Engineering practices are the foundation
Proper engineering practices are the foundation. If this foundation is missing, we’re bound to fail.
The need for automated regression tests
In the above article, we saw what happens when a team doesn’t have automated tests - it’s a disaster. Thanks to Richard Smith for his comments explaining why we need automated tests:
If you have a long running project (like in a product company) then you need automated regression tests, otherwise your regression tests either end up eating up an unreasonable amount of your development cycle, or you don't do them properly and end up with bugs making it to production (which then obviously impacts the next release).
This is worse if you have a shorter release cycle, because the amount of time and effort needed to properly regression test is basically the same no matter how big the release is.
An automated regression suite, with the coverage you need to replicate conditions in production (including usage patterns, data volumes, multiple concurrent interactions etc, not just behavioural system tests), is essential to enable short release cycles.
Managing Technical Debt
In this article, I covered Continuous Delivery (CD) practices because it’s the foundation for any other technical practices. In this story, the company’s technical level failed the bare minimum - failed CD.
Now, let’s say a company does achieve CD. Is that enough? No, we need to manage Technical Debt too. CD provides us with the safety to improve the quality of our code base. Well explained by Ger Cloudt (ref):
Nice article, however teams becoming slow is not only about lack of CI/CD. It is also about increasing Technical Debt as well. Yes, you need short feedback loops, typically realized by means of CI/CD, however you also need to manage your technical debt to achieve a sustainable pace of development.
We need to address technical debt...... (https://cloudtsoftwareconsulting.com/uncategorized/we-need-to-address-technical-debt/ )
So to summarize, in order to ensure sustainable development, we need technical practices. We set the foundations by adopting CI/CD practices - with this, we get the safety of automated tests and automated deployment. But that’s just the beginning, it’s not the end. The automated tests provide us with the safety to be able to improve the structure of our codebase through refactoring to minimize over time.
Failure at Scale - When the whole organization goes down
In this story, I described what happened to ONE team - adopting Scrum (without technical practices) for one team only - and you’ve seen the disaster that happens.

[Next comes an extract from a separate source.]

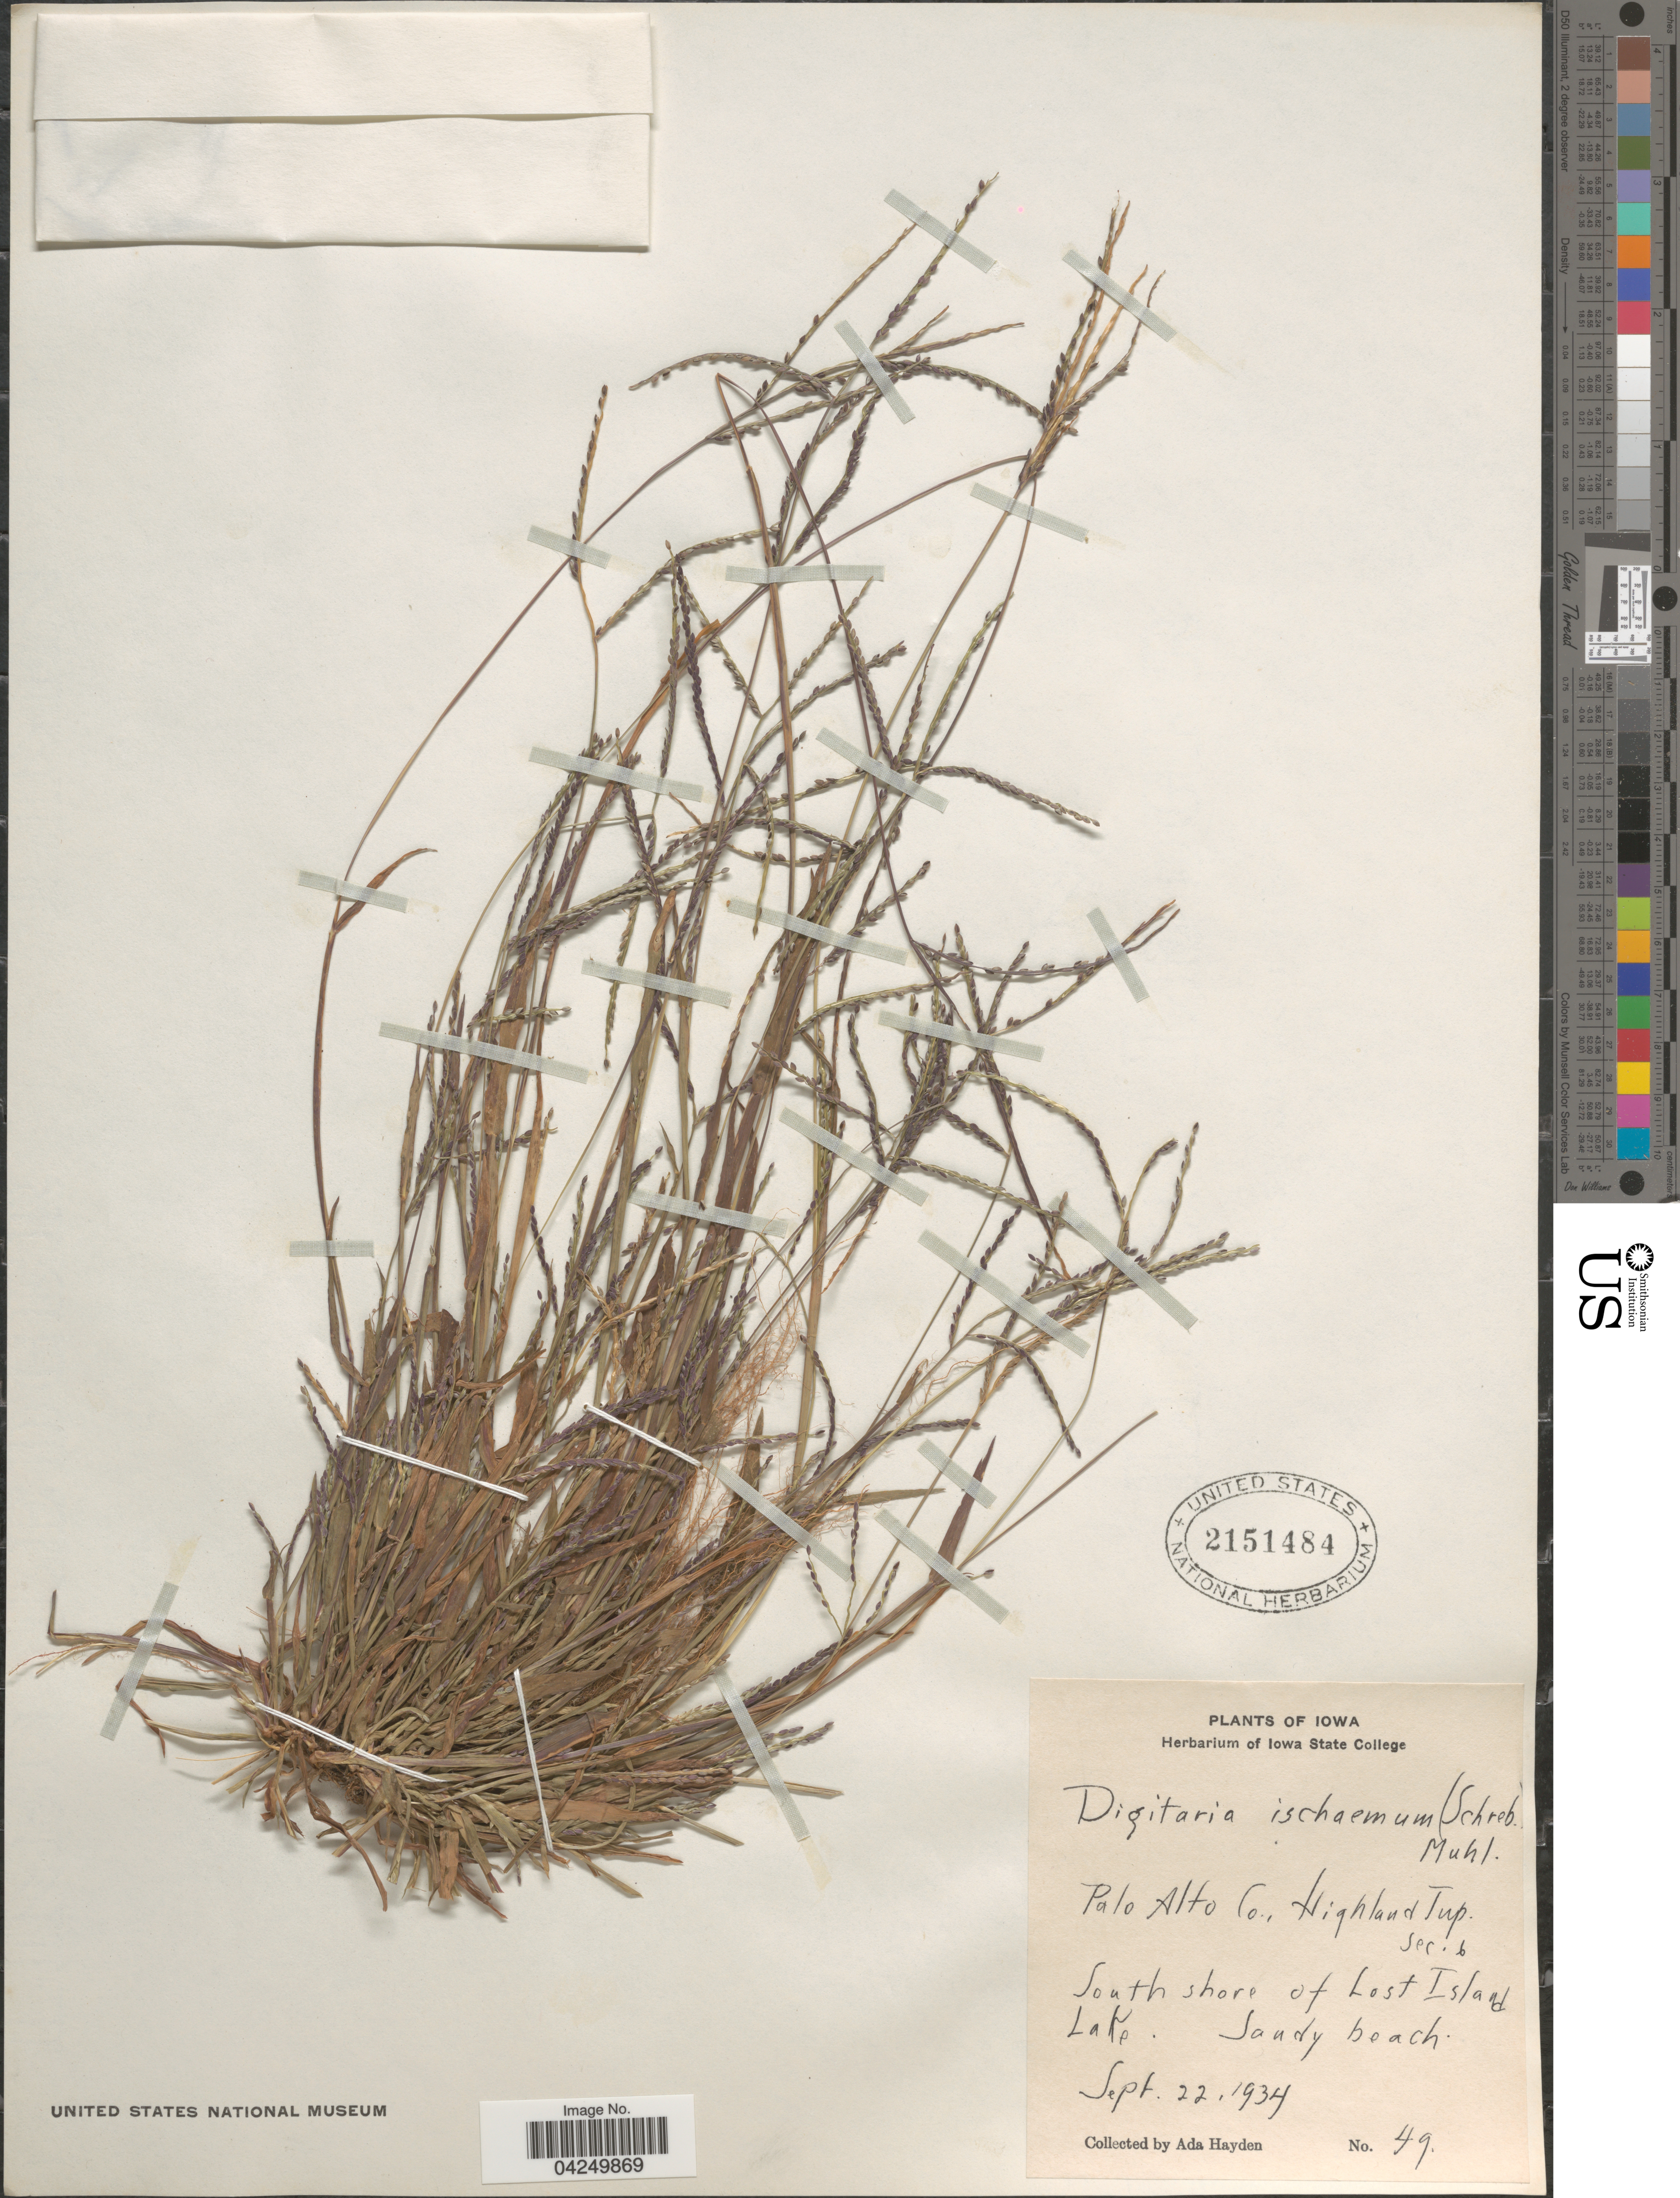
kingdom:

But can it get even worse? Yes, it can! Indeed, this is what Urs Enzler commented:
You forgot: "we start at maximum scale, of course"
Exactly! Many companies do start Scrum adoption at “maximum scale”, (without technical practices) - and then they get failure at “maximum scale“.
Scrum is NOT a synonym for Agile
Brad Appleton wrote an excellent comment; I couldn’t have said it better:
QUOTE: "This is a story of what happens when companies introduce 'agile' but do NOT introduce Continuous Delivery practices."
CORRECTION: This is a story of what happens when people (WRONGLY) presume that "agile" (or "Agile") is a synonym for "Scrum", OR that "Agile = Scrum")
The idea that 'Agile' doesn't include 'Continuous Delivery practices' is just as WRONG, and serves only to reinforce this widely propageted MISCONCEPTION.
It is 100% CORRECT to say that 'Scrum ALONE (without technical/engineering practices) is NOT ENOUGH'
The technical/engineering practices & principles (for agility) were always part of Agile Development AND right there in the Agile Manifesto principles, starting with the very first principles (which explicitly calls out 'Continuous Delivery', and is in fact what cioned the term)
When the adjective 'Agile' is (ab)used as a noun, it is short for 'Agile DEVELOPMENT' OR 'Agile Manifesto' or 'Agile Delivery' (or 'Agile Software Development' OR ' The Agile Manifesto for Software Development')
Unfortunately, the popularity of Scrum has overshadowed 'Agile' to the point of severe dilution, exclusuon, pollution (and even delusion) as to what 'Agile' (and even Scrum) truly is (and is NOT).